RSV vaccine: a Belgian scientific success story
Developed in the Belgian facilities of GSK's pharmaceutical laboratory, Arexvy is the world's first vaccine to combat Respiratory Syncytial Virus (RSV).
RSV is a very common virus with a general structure similar to that of other viruses such as influenza or coronavirus. It occurs seasonally, in October and April in the northern hemisphere, and in May and October in the southern hemisphere, and affects all age groups.
In infants, it can cause bronchiolitis. But when it strikes elderly people who are immunocompromised or suffer from cardiopulmonary comorbidities, it aggravates pre-existing conditions such as asthma and heart failure, and causes complications such as pneumonia.

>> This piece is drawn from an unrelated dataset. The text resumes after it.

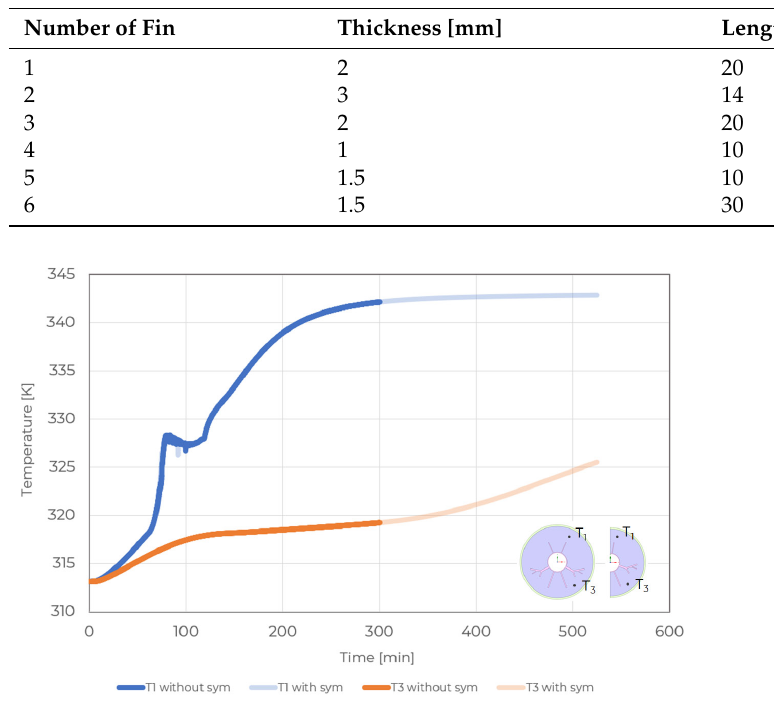
Figure 1. ( a ) Dimension and the cross-section of the LHTES unit, ( b ) Schematic description of the computational domain with input parameters. Table 1. Dimensions of the individual fins.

The virus is responsible for 500,000 hospitalisations and 30,000 associated deaths every year in developed countries, including about 20,000 in Europe.
Long considered to be one of the major challenges in vaccinology, the fight against RSV has been the subject of studies around the world since the 1960s. Research was complicated by the uncontrolled inflammatory responses triggered by the first types of vaccine, which were based on virus inactivation technologies with an aluminium-based adjuvant.
GSK has been conducting research in Belgium for some thirty years. The first clinical studies launched in the 1990s even had to be halted for two other candidate vaccines against the same virus, one paediatric, the other maternal.
However, the RSV vaccine for people aged 60 and over has already been registered in the United States, and more recently in the European Union.
The Arexvy vaccine is currently in mass production at the Wavre facility and will be ready to be administered as early as next autumn.